Kep, Cambogia. 2012.
La città fu battezzata “Kep sur mer” dai francesi negli anni Venti e divenne, fino agli anni Sessanta, una località turistica per l’elite francese e cambogiana.
C’è stato un tempo in cui Kep era conosciuta come la Saint Tropez dell’Estremo Oriente.
La sabbia bianca che ricopriva le spiagge, per sostituire quella marrone e meno bella autoctona, fu trasportata da Sihanoukville, lussuose ville moderniste e art nouveau davano dimora alla ricca borghesia in villeggiatura.
Nel 1953 l’indipendenza dalla Francia e dopo i Khmer Rouge e la guerra civile, cambiarono pagina.
Oggi la sabbia bianca è solo un ricordo e Kep è una città sonnolenta che sta lentamente scoprendo un timido eco-turismo, dove queste affascinanti strutture lottano con la natura per non scomparire.
Un confronto tra giungla e cemento che porta immediatamente l’immaginazione all’orgoglio archeologico della Cambogia: Angkor Wat.

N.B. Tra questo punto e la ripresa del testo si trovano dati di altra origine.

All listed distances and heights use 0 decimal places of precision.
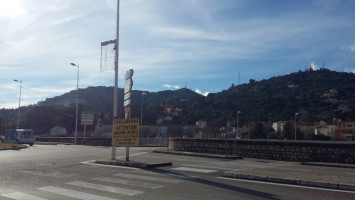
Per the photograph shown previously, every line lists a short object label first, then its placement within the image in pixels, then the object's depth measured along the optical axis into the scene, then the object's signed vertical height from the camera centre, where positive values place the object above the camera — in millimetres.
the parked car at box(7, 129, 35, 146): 37250 -1629
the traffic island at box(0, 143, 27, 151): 27634 -2066
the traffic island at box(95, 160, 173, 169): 13383 -1609
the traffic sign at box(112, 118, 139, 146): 15531 -385
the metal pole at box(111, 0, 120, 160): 16105 +1389
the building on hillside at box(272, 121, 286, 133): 63281 +79
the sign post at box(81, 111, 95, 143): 47269 +793
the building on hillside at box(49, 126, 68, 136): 78450 -1963
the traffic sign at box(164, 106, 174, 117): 21641 +904
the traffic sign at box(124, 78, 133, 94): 16250 +1803
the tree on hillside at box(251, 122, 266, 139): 51719 -764
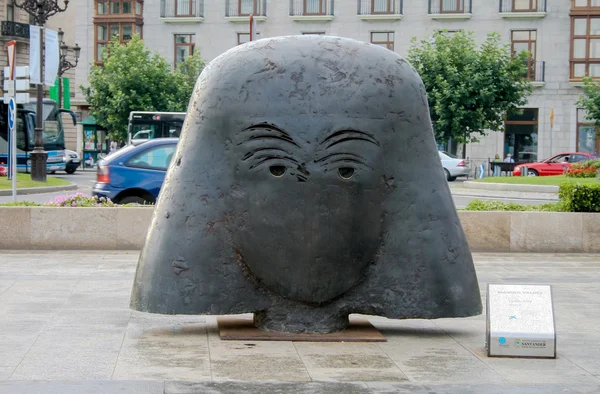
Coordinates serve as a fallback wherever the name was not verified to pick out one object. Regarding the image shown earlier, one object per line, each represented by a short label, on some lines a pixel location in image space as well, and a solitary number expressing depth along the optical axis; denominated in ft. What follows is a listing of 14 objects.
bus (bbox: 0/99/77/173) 129.08
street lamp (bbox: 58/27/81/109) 144.59
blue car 55.88
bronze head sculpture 25.18
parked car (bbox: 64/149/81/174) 146.51
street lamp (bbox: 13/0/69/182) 101.69
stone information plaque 24.64
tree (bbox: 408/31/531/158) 145.69
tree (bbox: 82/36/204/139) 162.61
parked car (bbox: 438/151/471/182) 136.67
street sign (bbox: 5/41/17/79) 60.90
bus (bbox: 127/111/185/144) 120.47
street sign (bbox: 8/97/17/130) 64.02
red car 135.64
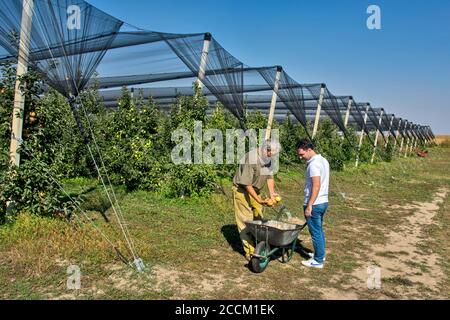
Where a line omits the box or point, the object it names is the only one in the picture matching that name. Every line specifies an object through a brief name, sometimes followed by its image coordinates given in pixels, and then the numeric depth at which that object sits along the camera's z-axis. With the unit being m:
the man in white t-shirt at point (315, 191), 4.68
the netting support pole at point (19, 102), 5.31
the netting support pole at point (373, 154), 20.80
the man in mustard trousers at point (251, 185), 4.74
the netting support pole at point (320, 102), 14.66
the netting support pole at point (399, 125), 27.37
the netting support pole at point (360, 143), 17.56
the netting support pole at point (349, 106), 17.36
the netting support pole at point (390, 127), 24.27
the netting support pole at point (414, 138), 36.12
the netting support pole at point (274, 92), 11.27
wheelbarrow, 4.48
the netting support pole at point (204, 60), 8.23
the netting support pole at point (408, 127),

Oggi ci sono oltre 100 scheletri di ville, tra fantasmi del passato e la speculazione attuale, è ancora possibile percepire il periodo opulento degli anni d’oro della piccola Kep.
Un patrimonio in rovina che, ad eccezione di pochi casi, è destinato a scomparire schiacciati dal “shiny, colossal and new” (luccicante, gigante e nuovo).